26- Sevmek Aptalların İşidir

11.5K 383 43
                                    

Multimedia: Eylül

-------

"Artık ayaklarınızın üzerinde durabilirsiniz" diyerek gülmüştü yaşlı adam. "Teşekkür ederim."
Deyip tebessüm ettim. Uraz ise ruhsuz bir şekilde bana bakıyordu.

Haftalar geçmişti ve biz bu haftalar boyunca birbirimizi yemiştik adeta.

"Ama ensenize biraz daha dikkat ederseniz sevinirim." Kafamı sallayarak cevap verirken "Mesela bınu yapma küçük hanım" dediğinde alt dudağımı ısırdım. Harbi maldım.

Yaşlı adam masasına geçerken ayağa kalktım ama dengem sarsıldı. Uraz kucağına alırken kulağıma yaklaşıp "bir müddet böyle dur. Tekrar seninle uğraşamam." Deyip sinirli gözlerini bana dikti. "Bende sana yalvarıyorum çünkü Uraz beni taşı diye." Ona göre sesim yüksek çıkmıştı.

"Onu yatalak psikolojisine sokmamanız her şeyi ortaya koyuyor gençler" demişti yaşlı adam araya girerek. "Yeter bu kadar. İyi günler Haluk abi." Deyip odadan çıkmıştı. "Hayvan. İnsan bir kapıyı kapatır."

Etrafta ki gözleri aldırmazken Uraz beni arabaya oturttu ve kendi de sürücü koltuğuna geçti.
"Evdeki eşyamı almaya gidebiliriz artık değil mii ?" Deyip bedenimi Uraza çevirdim.

"Şu haftalardır başımın etini yediğin ve ne olduğunu söylemediğin şeyi söylersen belki. " deyip kafasını bana çevirdi. "Ya zaten göreceksin. Neyin inadı anlamıyorum ki " deyip gözlerimi devirdim. "Ödemen gereken 4. Bedel." Deyip önüne döndü.

"Panda." Deyip susmuştum. "Ne alacağını söyleyene kadar Hayır. " demişti. "Ee panda." Demiştim kaşlarımı çatıp. Cevap vermedi.
"İkizini almamız lazım" dediğim de kafasını bana çevirdi. Soran gözlerle bana bakarken "Nee ?" Demiştim.

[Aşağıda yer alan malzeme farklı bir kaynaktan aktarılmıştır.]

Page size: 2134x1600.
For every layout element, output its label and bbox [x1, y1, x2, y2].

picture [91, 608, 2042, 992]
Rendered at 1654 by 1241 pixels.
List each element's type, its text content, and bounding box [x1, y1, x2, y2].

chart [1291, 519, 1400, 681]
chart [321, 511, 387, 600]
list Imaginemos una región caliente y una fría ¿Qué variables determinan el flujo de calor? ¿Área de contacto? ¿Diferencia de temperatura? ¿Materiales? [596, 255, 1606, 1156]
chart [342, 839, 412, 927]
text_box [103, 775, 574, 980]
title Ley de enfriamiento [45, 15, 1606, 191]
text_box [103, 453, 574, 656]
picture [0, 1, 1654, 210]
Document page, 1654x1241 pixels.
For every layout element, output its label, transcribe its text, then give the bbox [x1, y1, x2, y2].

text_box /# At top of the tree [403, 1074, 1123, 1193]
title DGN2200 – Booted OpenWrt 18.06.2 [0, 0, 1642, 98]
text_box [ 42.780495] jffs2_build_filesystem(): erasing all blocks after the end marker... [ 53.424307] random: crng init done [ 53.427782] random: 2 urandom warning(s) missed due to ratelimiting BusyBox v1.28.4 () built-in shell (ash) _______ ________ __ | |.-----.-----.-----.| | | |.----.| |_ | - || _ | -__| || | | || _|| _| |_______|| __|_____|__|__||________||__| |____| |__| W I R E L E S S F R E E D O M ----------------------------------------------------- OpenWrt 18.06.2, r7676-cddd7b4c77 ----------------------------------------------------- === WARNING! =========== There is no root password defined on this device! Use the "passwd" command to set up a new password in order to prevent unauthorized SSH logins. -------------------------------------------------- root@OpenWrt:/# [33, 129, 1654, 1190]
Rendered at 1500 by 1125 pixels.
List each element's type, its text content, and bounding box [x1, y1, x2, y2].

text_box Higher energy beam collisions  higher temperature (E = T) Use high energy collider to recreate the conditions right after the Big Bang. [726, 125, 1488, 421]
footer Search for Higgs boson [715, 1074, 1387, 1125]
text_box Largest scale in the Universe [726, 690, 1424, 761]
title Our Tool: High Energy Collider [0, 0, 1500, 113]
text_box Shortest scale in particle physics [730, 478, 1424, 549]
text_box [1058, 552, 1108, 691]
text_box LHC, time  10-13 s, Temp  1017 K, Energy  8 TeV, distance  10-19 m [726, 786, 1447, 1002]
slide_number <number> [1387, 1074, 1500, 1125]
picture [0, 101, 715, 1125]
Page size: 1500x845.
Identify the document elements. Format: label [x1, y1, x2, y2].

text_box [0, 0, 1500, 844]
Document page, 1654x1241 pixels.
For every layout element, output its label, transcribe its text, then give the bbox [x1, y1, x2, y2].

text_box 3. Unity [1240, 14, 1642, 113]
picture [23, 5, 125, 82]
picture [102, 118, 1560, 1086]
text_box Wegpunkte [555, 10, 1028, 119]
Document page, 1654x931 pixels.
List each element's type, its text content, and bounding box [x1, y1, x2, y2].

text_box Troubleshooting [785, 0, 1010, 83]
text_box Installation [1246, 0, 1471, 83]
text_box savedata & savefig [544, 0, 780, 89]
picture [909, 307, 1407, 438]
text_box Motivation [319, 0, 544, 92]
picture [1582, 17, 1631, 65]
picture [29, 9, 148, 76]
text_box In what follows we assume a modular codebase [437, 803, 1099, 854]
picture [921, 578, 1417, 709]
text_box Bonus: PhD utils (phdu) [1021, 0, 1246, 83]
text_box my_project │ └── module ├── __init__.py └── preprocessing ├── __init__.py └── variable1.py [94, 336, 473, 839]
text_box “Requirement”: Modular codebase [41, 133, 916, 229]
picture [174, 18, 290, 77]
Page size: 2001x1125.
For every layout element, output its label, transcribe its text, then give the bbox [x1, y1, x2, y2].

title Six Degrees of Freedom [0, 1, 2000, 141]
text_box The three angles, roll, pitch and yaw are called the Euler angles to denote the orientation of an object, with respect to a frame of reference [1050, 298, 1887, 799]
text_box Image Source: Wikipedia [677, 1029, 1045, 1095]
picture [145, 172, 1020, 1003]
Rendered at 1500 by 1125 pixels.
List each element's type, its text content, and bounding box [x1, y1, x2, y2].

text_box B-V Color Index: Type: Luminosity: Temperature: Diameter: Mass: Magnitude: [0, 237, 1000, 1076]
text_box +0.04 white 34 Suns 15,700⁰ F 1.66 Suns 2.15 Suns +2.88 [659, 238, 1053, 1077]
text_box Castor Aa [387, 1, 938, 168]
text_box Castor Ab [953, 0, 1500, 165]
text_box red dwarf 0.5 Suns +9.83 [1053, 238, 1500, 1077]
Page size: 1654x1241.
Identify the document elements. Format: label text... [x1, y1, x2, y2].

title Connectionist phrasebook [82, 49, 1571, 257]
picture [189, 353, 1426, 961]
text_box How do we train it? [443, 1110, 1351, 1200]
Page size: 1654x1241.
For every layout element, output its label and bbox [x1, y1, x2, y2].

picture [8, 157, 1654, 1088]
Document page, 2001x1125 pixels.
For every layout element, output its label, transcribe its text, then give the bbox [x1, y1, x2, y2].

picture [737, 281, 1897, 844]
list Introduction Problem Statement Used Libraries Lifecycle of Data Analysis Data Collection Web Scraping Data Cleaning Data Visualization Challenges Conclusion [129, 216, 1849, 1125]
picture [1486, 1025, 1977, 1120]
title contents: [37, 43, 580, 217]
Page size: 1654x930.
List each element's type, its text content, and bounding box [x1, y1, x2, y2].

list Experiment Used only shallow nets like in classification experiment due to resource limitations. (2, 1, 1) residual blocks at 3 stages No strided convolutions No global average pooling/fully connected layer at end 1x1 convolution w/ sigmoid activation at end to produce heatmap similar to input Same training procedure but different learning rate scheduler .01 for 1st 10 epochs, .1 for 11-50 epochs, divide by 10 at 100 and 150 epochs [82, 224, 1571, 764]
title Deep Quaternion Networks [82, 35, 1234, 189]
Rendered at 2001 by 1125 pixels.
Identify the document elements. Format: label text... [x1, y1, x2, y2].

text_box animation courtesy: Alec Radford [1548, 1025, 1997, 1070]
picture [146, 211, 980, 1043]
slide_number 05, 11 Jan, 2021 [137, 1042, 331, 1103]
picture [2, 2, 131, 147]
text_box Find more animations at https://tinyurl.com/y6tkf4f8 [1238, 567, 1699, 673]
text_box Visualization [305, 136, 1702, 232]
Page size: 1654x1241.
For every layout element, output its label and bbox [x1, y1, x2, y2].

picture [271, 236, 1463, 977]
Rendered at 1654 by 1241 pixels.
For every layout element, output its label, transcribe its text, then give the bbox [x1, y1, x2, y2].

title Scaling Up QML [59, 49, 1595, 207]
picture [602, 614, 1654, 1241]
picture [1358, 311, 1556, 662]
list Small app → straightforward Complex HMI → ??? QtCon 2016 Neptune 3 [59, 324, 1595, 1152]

"Benim gibi bir mucizeden bir tane daha olduğunu iddia ettiğini fark ettin değil mi ?" Deyip sırıtınca "ıyy ukala insan."deyip suratımı buruşturdum.
Uraz sağa saparken sinsice güldüm.

-------------

Sokağın başında dururken soran gözler ile ona baktım. "Beni taşımaya bu kadar meraklı olduğunu bilmiyordum" deyip sırıttım. "Sakın arabadan inmeye kalkma." Demişti sert sesi ile. "Anlamadım ?" Deyip tüm bedenimi ona çevirdim.

"O eve girmeyeceksin." Sesi keskindi. "Haftalardır görmüyorum. " dedim itiraz ederek. Nedensizce onlar için endişeleniyordum. "Ne alacağım ?" Deyip gözlerini bana dikti.

"Madem beni sokmayacaktın eve ne diye öğrenmeye çalıştın ki ?" Deyip sinirle ona baktım. "Haftalardır evden çıkmıyoruz hanım efendi. Doktor bile ayağına geliyor. Bu çok önemli şeyi şoför alamazdı."

"Lütfen Uraz, görmeme izin ver." Uraz sinirle önüne dönerken çenesini sıkıyordu. Bir eli ile direksiyonu sıkarken parmakları beyazlamıştı. "Dolabımda pandam var." Deyip gözlerimi küçücük duran evime çevirdim. Belki de içeri de neler oluyor.

Bahçe boş görünüyordu buradan.
Uraz arabadan inip hızlı adımlarını eve doğru yöneltti. Gözlerim dolmuştu. Ağlamak istemiyordum, hayır.

Arabadan inerken amacım nefes almaktı. Duvara tutunarak yürürken canım acımıştı. Evin kapısı açılırken Urazın hızlı olduğunu fark ettim.

Urazın arkasından dedem çıkarken "Lütfen oğlumu geri ver bana. Onu özledik." Dedemin Urazın arkasından bağırarak söylediği söz ile gözlerim büyürken Urazın görüş alanına girdim.

Uraz elindeki pandayı sıkıca kavrarken beni hızla kucağına aldı ve ön koltuğa attı. Evet attı.

Sürücü koltuğuna otururken elleri direksiyonu fazla sıkıyordu. "Kemerini tak." Demişti. Sesi normal seviyede çıkarken benim korkmam için iyi bir nedendi.